Consumiéndonos la noche

La piel como excusa
su piel como la mía.
Una sonrisa como miedo
de ella a algo
de mí a ella.

La seducción en los ojos
y el deseo ascendiendo por el pecho.
Un impulso perdido en el recuerdo.
Pronto
la siguiente imagen
sus labios
abrasivos, húmedos, cercanos, tibios
y luego
continúa
consumiéndonos la noche,
en una mezcla de complicidad y deseo,
con lo que parecieran
fragmentos cortos de eternidad.

Entonces, la vida sigue
como sigue cada día.
Su nombre sigue siendo lo mismo
sus ojos me han de mirar igual
ni será la mujer de mi vida
ni le pediré que no se marche jamás.
Pero algo sí cambió
y es que al otro día
el calor de su boca,
o lo que quedó de él,
se mezcló con el de la mañana
y se secó, entre mis dientes y mis labios,
un aroma a ella
con el que me bastará.

martes, 8 de enero de 2013

Yo como contradicción

¿Qué tan complicado es de entender? Lo único que deseo es que nadie espere que puedo ser su soporte, aunque lo pueda ser; así como lo hago yo. No soporto que la gente espere; no soporto que me conozcan, porque sé que no lo hacen, ni siquiera yo lo hago. No me gusta esperar nada, no me gusta que esperen de mí. No entiendo qué razones habría para querer esperar algo de alguien. No me cabe en la cabeza, no me cabes en la cabeza, no me caben en la cabeza, no me quepo en la cabeza.

Soy un hombre cínico, cascarrabias, caprichoso, terco y egoísta ¿Qué tan complicado de entender es? Puedo tener el deseo de alegrarle la vida  alguien, puede nacer en mí el deseo de sacarle una sonrisa; pero no puedo soportar que espere que lo haga. No puedo. Me queda imposible entender. No quiero ser nada para nadie, ni para mí. Quiero sorprender a alguien con un gesto que le alegre, así como también quiero sorprenderle con una mirada llena de vacío ¿Qué es tan complicado de entender?

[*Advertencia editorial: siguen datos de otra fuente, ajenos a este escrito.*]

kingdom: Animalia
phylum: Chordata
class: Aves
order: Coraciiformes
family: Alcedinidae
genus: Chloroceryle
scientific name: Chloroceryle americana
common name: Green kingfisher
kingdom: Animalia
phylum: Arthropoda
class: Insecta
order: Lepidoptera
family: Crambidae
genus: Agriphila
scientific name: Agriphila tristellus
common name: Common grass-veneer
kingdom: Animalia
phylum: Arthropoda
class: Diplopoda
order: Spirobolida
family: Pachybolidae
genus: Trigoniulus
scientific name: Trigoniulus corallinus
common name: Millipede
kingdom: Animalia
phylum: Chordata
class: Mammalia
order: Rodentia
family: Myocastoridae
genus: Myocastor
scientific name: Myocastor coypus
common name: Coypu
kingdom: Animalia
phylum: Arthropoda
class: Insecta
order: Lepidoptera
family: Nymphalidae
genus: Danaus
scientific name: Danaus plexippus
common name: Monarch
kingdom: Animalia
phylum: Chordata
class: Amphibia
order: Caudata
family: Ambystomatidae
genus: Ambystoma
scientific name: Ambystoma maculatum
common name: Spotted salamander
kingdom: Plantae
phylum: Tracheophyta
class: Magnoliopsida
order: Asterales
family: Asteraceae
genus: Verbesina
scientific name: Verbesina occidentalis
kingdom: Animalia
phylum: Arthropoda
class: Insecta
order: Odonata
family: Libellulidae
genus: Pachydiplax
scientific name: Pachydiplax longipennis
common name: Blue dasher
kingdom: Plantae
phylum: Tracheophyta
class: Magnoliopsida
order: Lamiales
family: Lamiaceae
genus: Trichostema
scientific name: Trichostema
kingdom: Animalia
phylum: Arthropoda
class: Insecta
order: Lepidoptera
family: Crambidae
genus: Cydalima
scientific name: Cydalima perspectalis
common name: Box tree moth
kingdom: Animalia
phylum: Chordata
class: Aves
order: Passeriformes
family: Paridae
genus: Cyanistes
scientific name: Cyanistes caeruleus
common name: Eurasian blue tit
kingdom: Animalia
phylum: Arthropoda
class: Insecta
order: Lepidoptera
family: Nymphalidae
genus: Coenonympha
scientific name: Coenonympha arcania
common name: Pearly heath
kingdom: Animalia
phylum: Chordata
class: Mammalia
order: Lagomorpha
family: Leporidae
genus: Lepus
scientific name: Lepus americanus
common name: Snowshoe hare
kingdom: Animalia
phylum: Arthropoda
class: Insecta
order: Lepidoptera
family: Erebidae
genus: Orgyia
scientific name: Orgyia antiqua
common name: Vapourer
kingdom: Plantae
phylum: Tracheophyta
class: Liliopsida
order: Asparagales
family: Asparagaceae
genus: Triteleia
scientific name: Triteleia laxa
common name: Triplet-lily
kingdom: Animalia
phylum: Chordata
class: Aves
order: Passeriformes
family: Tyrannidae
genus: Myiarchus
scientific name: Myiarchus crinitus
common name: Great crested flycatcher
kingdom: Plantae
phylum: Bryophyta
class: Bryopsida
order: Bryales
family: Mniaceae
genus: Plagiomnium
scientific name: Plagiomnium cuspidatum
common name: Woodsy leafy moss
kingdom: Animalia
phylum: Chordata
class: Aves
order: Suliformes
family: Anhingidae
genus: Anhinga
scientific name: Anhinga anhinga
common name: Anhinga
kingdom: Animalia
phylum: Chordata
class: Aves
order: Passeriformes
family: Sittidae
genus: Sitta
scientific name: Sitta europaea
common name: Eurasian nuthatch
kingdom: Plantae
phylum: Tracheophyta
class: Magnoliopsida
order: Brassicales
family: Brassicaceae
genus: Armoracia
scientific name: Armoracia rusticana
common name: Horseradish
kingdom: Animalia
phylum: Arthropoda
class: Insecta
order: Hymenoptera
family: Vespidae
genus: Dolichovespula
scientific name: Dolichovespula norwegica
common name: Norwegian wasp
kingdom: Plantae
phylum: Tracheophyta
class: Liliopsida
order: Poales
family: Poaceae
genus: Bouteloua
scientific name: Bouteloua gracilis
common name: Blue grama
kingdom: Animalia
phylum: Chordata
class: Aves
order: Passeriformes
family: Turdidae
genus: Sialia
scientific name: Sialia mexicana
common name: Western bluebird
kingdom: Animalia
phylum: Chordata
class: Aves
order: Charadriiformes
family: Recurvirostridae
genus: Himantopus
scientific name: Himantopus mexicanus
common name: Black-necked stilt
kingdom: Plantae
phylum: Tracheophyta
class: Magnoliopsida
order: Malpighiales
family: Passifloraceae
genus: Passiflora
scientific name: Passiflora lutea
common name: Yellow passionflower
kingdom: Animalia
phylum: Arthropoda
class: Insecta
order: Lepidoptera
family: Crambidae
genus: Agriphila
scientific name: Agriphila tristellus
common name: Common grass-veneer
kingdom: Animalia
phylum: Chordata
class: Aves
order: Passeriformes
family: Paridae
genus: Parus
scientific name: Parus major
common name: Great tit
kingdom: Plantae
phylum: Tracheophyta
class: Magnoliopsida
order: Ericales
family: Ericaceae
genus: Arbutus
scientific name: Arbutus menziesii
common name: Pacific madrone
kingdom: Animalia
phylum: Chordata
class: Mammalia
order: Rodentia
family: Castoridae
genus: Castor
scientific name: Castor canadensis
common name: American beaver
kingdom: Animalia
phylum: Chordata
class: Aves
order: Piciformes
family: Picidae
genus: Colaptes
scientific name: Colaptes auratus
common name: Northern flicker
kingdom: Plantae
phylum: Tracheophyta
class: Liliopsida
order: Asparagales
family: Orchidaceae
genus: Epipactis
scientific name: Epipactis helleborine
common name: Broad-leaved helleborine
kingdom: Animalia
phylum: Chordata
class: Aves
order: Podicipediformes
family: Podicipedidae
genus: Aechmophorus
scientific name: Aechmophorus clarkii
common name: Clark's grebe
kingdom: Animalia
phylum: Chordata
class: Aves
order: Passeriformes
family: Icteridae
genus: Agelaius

No soporto que intenten entenderme, simplemente no soporto defraudar a nadie. No espere de mí, le defraudaré, eso sí puedo prometerlo.

Si puede hacerme un favor, le pediría que no espere nada de mí; yo haré, sencillamente, lo mismo. Siempre lo hago.

No me entienda, no lo podrá hacer, se lo aseguro. Ni siquiera yo intento hacerlo.

No me espere, no esperaré por usted.